• _Aim of the exercise_: Reproduce word for word the passage of the myocardial infarction abstract starting with "Deciphering the role" and going on through "integrating bioinformatics analysis.".

• _Excerpted text_:
Deciphering the role of nicotinamide metabolism and melanin-related genes in acute myocardial infarction: a machine learning approach integrating bioinformatics analysis.

Acute myocardial infarction (AMI) represents a significant global mortality factor. Alterations in nicotinamide metabolism within the myocardium post-AMI can influence the progression of the condition. Additionally, melanin plays a crucial role in nicotinamide metabolism and exhibits anti-inflammatory properties. Nevertheless, the diagnostic biomarkers for AMI that are based on nicotinamide metabolism and melanin-associated genes remain poorly defined. In this study, the AMI transcriptomic data from the Gene Expression Omnibus were analyzed to identify differentially expressed genes (DEGs) intersecting with nicotinamide metabolism and melatonin-related genes. Machine learning algorithms, including RandomForest, least absolute shrinkage and selection operator, and support vector machine-recursive feature elimination, were applied to select feature genes. Diagnostic markers were further evaluated based on area under the curve from receiver operating characteristic analysis. We identified 14 candidate genes, refined to 4 key genes, with NAMPT and BST1 ultimately selected as diagnostic biomarkers. These were used to classify AMI into two molecular subtypes. Immune landscape analysis revealed increased infiltration of monocytes, neutrophils, macrophages, and parainflammation in AMI. Enrichment analyses showed DEGs were mainly involved in innate immune response and cytokine production. Additionally, hsa-miR-34a-5p and hsa-miR-181b-5p were identified as potential regulators of NAMPT and BST1. In summary, NAMPT and BST1 are promising diagnostic biomarkers associated with nicotinamide metabolism and melatonin in AMI. The molecular subtyping based on these genes will enhance the management and hierarchical treatment of AMI, offering significant implications for clinical diagnosis and therapeutic strategies.

• _Supplied material_:
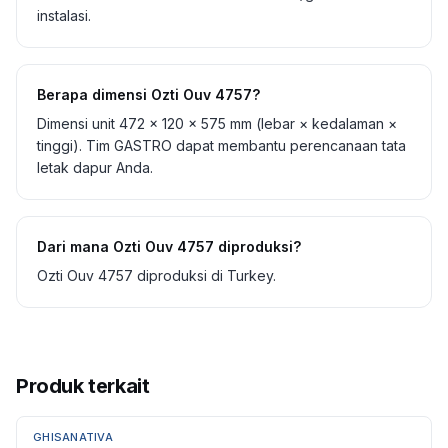
instalasi.
Berapa dimensi Ozti Ouv 4757?
Dimensi unit 472 × 120 × 575 mm (lebar × kedalaman ×
tinggi). Tim GASTRO dapat membantu perencanaan tata
letak dapur Anda.
Dari mana Ozti Ouv 4757 diproduksi?
Ozti Ouv 4757 diproduksi di Turkey.
Produk terkait
GHISANATIVA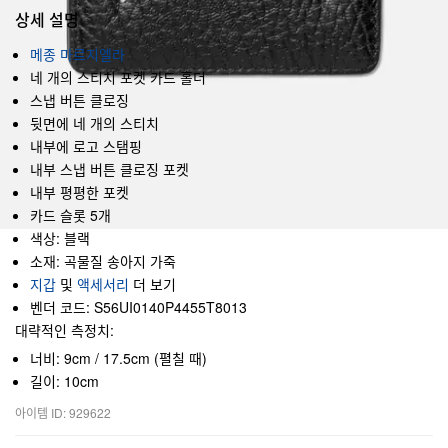
상세 설명
메종 마르지엘라
네 개의 스티치 포켓 카드 홀더
스냅 버튼 클로징
뒷면에 네 개의 스티치
내부에 로고 스탬핑
내부 스냅 버튼 클로징 포켓
내부 평평한 포켓
카드 슬롯 5개
색상: 블랙
소재: 곡물질 송아지 가죽
지갑
및
액세서리
더 보기
벤더 코드: S56UI0140P4455T8013
대략적인 측정치:
너비: 9cm / 17.5cm (펼칠 때)
길이: 10cm
아이템 ID: 929622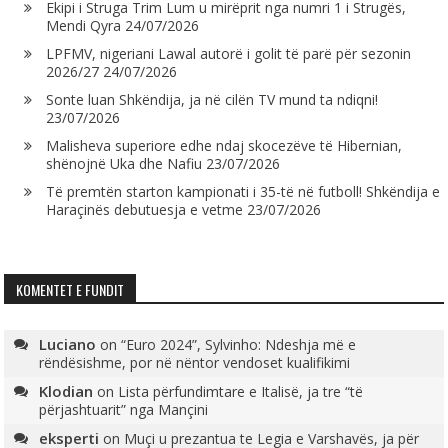
Ekipi i Struga Trim Lum u mirëprit nga numri 1 i Strugës,
Mendi Qyra
24/07/2026
LPFMV, nigeriani Lawal autorë i golit të parë për sezonin
2026/27
24/07/2026
Sonte luan Shkëndija, ja në cilën TV mund ta ndiqni!
23/07/2026
Malisheva superiore edhe ndaj skocezëve të Hibernian,
shënojnë Uka dhe Nafiu
23/07/2026
Të premtën starton kampionati i 35-të në futboll! Shkëndija e
Haraçinës debutuesja e vetme
23/07/2026
KOMENTET E FUNDIT
Luciano
on
“Euro 2024”, Sylvinho: Ndeshja më e
rëndësishme, por në nëntor vendoset kualifikimi
Klodian
on
Lista përfundimtare e Italisë, ja tre “të
përjashtuarit” nga Mançini
eksperti
on
Muçi u prezantua te Legia e Varshavës, ja për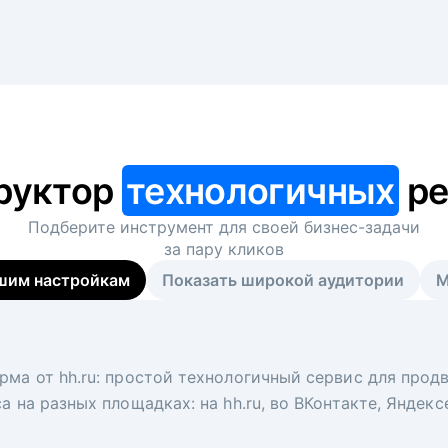
руктор
технологичных
ре
Подберите инструмент для своей
бизнес-задачи
за пару кликов
шим настройкам
Показать широкой аудитории
М
я
 рекрутер
рма от hh.ru: простой технологичный сервис для прод
 для вакансий на главной странице hh.ru. Увеличивает
под ключ. Решите, сколько кандидатов и когда вам нуж
а на разных площадках: на hh.ru, во ВКонтакте, Яндек
ологи, рекрутеры и проектные менеджеры hh.ru с цел
тов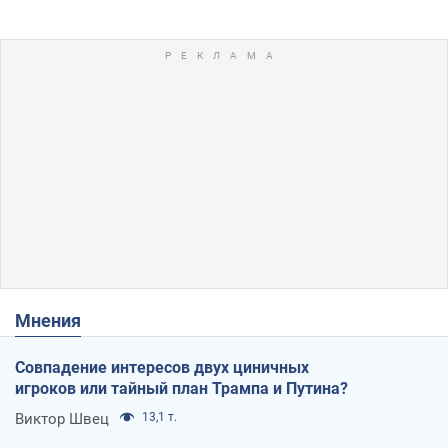
Мнения
Совпадение интересов двух циничных
игроков или тайный план Трампа и Путина?
Виктор Швец
13,1 т.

• _Response to the exercise_:
Deciphering the role of nicotinamide metabolism and melanin-related genes in acute myocardial infarction: a machine learning approach integrating bioinformatics analysis.